Appendix: definitions, constants, reproduction
A. Constants
| Name | Value | Role |
|---|---|---|
POWERS | 24, 25, 26, 27, 28 | residue exponents enumerated |
HS | 2, 3, 4, 5, 6 | layer offsets |
IID_SAMPLES_PER_H | 160000 | iid words per layer |
ACTUAL_SAMPLE_PER_PH | 20000 | actual words per (power, h) |
SEED | 20260625 | RNG seed |
SMOOTH_ALPHA | 0.5 | add-α smoothing (anomaly test) |
SMOOTH_MIX / λ | 0.02 | uniform-mixture smoothing (renorm/projection) |
MIN_STATE_IID_MASS | 1e-7 | stability threshold for keeping a state |
| bridge \(z_{25}\) cuts | q_low −1.5, q_high −0.25 | tertile cuts for bridge cluster |
| regularization sweep | 0.0, 0.5, 0.75, 0.9 | Test 4 (maxent) |
| α sweep | 0.0, 0.25, 0.5, 0.75, 1.0 | Test 3 (reweighting) |
B. State coordinates
x_K window. \(x_K = K_\tau - (\text{power} - h)\), bucketed as
exhaustion_0_31 \([0,32)\), deep_32_63 \([32,64)\),
tail_64_95 \([64,96)\); words outside \([0,96)\) are dropped.

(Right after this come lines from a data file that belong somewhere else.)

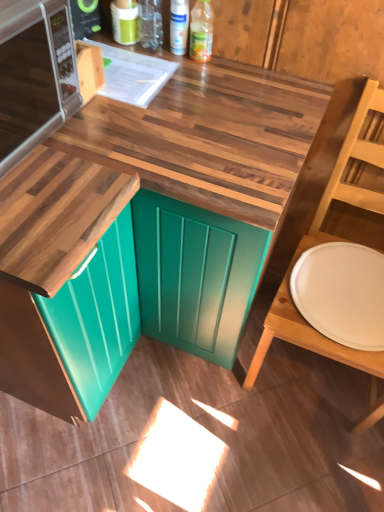
The height and width of the screenshot is (512, 384). I want to click on free space in front of teal glossy cabinet at lower left, so click(x=55, y=456).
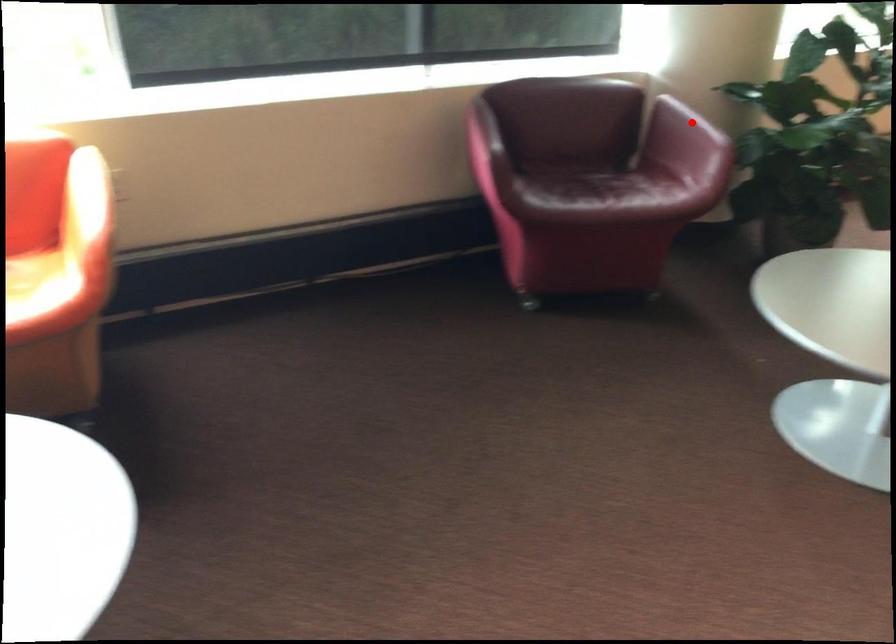
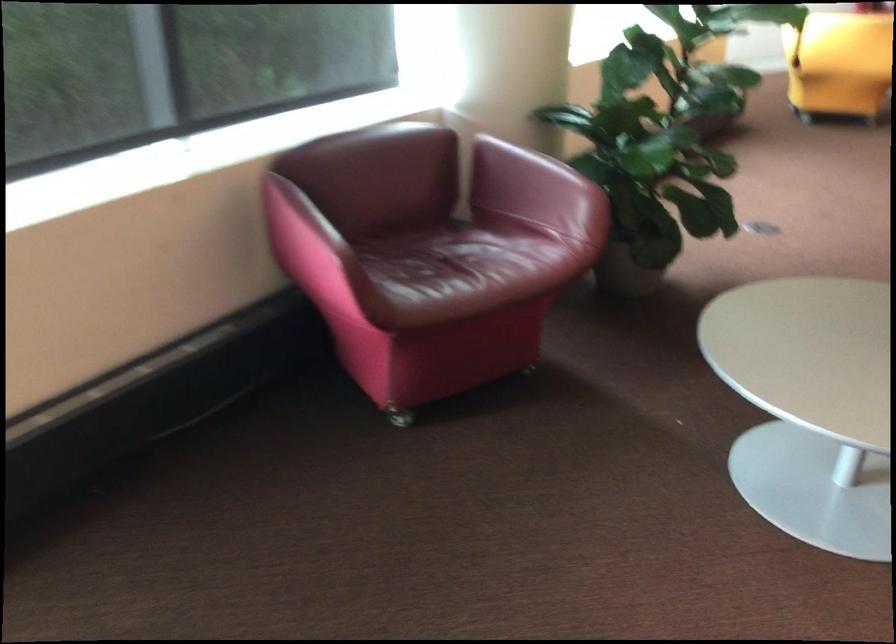
Question: I am providing you with two images of the same scene from different viewpoints. Image1 has a red point marked. In image2, the corresponding 3D location appears at what relative position? Reply with the corresponding letter.

Choices:
 (A) Closer
 (B) Farther

Answer: (A)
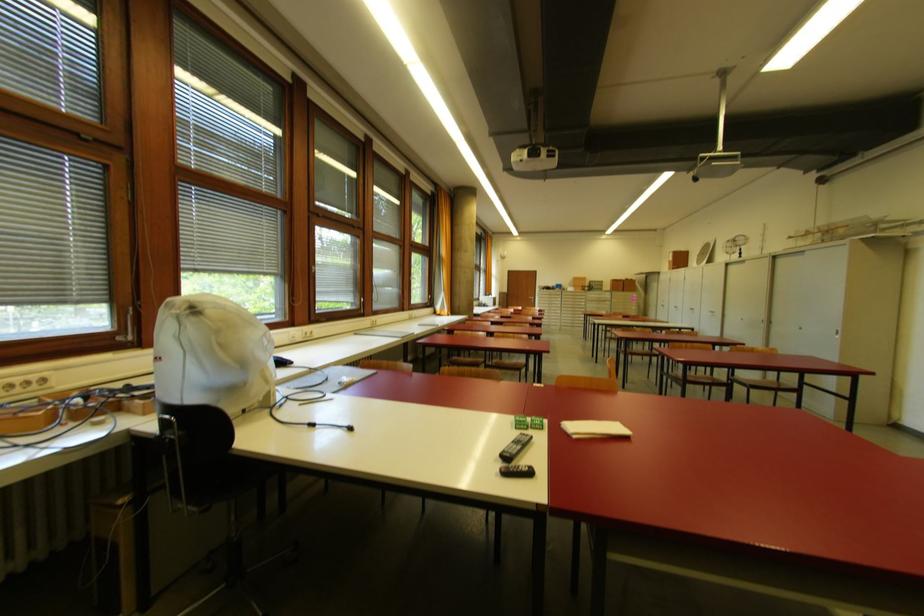
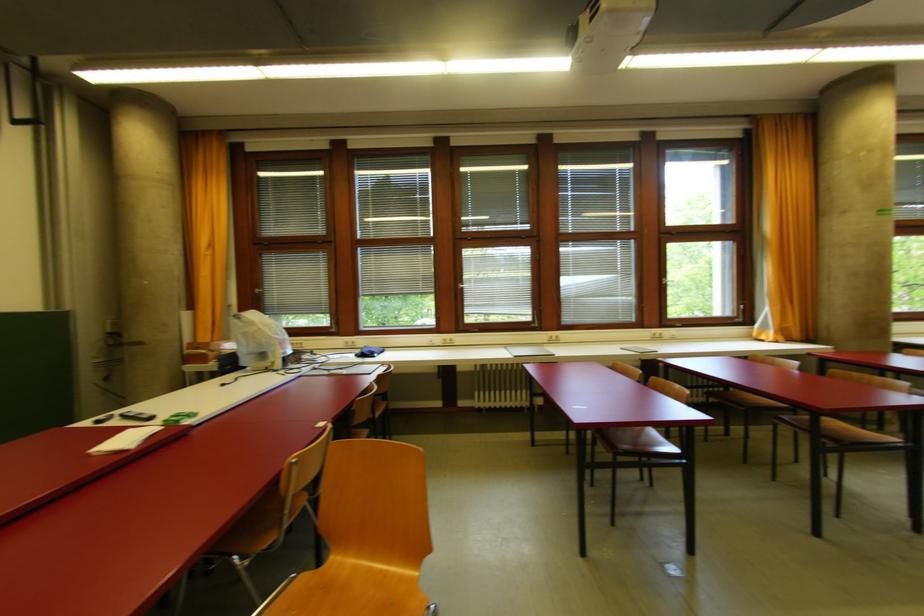
Find the pixel in the second image that matches (x=313, y=334) in the first image.

(454, 342)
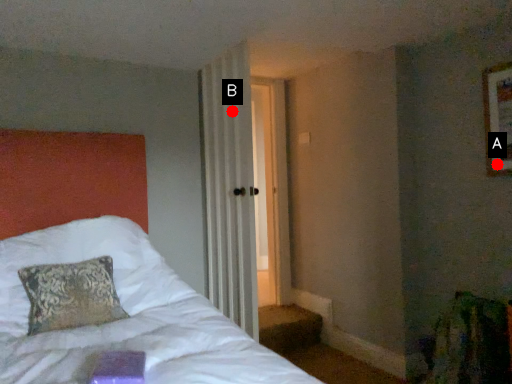
Question: Two points are circled on the image, labeled by A and B beside each circle. Which point is closer to the camera?

Choices:
 (A) A is closer
 (B) B is closer

Answer: (A)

bridge cluster. From the reparameterized log-magnitude path,
\(z_{25} = x(0.25) - 0.25\,x(1)\). With cuts \(q_{\text{low}}=-1.5\),
\(q_{\text{high}}=-0.25\): \(z_{25} \le q_{\text{low}} \Rightarrow\)

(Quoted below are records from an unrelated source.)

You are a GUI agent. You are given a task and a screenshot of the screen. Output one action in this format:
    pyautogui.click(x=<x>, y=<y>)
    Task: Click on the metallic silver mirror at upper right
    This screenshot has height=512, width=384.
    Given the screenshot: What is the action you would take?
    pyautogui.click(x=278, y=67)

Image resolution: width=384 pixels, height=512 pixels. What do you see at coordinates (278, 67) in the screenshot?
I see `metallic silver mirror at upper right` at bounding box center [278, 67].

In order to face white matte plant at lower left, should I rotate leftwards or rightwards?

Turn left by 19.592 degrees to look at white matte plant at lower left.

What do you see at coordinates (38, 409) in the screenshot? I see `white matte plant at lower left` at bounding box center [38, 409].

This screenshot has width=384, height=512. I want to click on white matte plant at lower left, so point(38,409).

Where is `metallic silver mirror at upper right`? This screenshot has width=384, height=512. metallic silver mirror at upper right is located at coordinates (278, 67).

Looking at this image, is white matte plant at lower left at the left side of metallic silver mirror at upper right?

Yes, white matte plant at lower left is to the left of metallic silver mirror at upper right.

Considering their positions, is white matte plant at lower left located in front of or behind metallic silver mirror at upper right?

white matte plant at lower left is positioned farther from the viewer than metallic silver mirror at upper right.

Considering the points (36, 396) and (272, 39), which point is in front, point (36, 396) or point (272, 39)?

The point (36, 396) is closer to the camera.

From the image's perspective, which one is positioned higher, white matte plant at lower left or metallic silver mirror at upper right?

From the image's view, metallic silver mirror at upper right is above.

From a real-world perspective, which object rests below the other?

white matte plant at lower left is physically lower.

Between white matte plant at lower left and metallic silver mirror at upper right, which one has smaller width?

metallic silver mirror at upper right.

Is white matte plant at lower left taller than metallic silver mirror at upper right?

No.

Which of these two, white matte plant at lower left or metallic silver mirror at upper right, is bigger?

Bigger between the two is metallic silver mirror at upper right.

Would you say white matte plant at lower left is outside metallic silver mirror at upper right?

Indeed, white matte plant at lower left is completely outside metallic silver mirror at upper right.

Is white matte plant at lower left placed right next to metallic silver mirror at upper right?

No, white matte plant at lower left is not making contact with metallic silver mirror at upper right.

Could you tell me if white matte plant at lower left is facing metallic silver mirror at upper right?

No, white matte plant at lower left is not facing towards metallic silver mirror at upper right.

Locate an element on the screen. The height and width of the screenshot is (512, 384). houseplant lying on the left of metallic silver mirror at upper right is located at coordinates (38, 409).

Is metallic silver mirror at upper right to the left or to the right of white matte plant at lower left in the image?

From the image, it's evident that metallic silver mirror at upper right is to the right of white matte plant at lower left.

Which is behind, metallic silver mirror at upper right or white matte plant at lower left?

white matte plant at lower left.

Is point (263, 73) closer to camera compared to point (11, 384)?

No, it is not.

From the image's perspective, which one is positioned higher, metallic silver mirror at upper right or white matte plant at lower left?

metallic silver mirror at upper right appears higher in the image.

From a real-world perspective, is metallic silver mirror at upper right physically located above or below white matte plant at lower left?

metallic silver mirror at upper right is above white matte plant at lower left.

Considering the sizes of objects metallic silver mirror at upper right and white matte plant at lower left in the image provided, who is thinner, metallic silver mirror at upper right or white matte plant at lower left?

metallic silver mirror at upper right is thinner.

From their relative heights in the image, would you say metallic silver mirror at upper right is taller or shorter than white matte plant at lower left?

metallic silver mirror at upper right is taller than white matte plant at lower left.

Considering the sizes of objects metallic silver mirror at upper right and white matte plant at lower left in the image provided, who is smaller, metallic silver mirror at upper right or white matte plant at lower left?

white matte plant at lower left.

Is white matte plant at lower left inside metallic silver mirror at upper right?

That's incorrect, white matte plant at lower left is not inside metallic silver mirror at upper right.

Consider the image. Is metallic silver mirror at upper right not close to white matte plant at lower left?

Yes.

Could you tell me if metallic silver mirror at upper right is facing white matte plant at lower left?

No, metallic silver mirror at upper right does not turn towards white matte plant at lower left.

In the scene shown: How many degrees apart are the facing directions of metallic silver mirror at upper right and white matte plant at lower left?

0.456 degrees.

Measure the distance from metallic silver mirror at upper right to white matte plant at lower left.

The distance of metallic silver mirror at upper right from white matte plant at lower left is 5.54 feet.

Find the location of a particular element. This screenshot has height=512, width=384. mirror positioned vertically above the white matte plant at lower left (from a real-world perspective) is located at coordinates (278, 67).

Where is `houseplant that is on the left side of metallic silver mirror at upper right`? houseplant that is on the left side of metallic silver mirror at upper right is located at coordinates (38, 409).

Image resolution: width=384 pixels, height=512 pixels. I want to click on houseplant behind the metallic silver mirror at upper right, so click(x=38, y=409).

late_growth; \(z_{25} \ge q_{\text{high}} \Rightarrow\)
early_growth; otherwise balanced. The companion features
\(z_{50}, z_{75}\) and the final drift enter the regression baseline.
parity. even if power is even, else
odd.
C. Block score
Train-split smoothed log-ratio per \((L,\text{state},u\text{-bin},\text{block})\), summed over a test word's sliding windows. Position bins \(u\) are deciles of \((i+1)/\tau\). A state is scored at length \(L\) only if it is stable at that length.
score = 0
for i in range(tau - L + 1):
block = ",".join(k_cat(k) for k in word[i:i+L])
score += lookup[(L, state, u_bin(i, tau), block)] # log2(actual_p / iid_p)
D. File manifest
| File | Role |
|---|---|
collatz_block_anomaly_score.py | Test 1 + shared definitions |
collatz_block_length_renormalization.py | Test 2 |
collatz_block_maxent_projection.py | Test 4 |
collatz_block_anomaly_report.md | Test 1 report (class B) |
collatz_block_length_renormalization_report.md | Test 2 report (class B) |
collatz_block_reweighting_report.md | Test 3 report (class C) |
collatz_block_maxent_projection_report.md | Test 4 report (class C) |
state_level_delta_report.md | Auxiliary delta report: state-level projection |
prefix_cylinder_delta_report.md | Auxiliary delta report: prefix-cylinder projection |
boundary_delta_report.md | Auxiliary delta report: boundary projection |
remaining_K_chain_report.md | Auxiliary delta report: remaining_K chain |
maxent_vs_raw_rmse.svg | Figure 1 |
residuals_vs_regularization.svg | Figure 2 |
focus_state_maxent_fit.svg | Figure 3 |
E. Reproduction
Python 3.10+ with numpy. The scripts require an upstream
collatz_escape_word_deficit.py and binary status caches
odd_only_status_p{24..28}.bin; edit SRC and
CACHE_DIRS at the top of collatz_block_anomaly_score.py
to local paths, then run the three scripts in order. Randomness is seeded and the
train/test split is by deterministic sample-index parity; reruns reproduce up to
floating-point summation order.
A/B/C/D verdicts are coarse self-diagnostics with author-chosen
thresholds (§5.4), reported verbatim. They are not external benchmarks, and the
sampled AUC/RMSE numbers carry unquantified sampling error.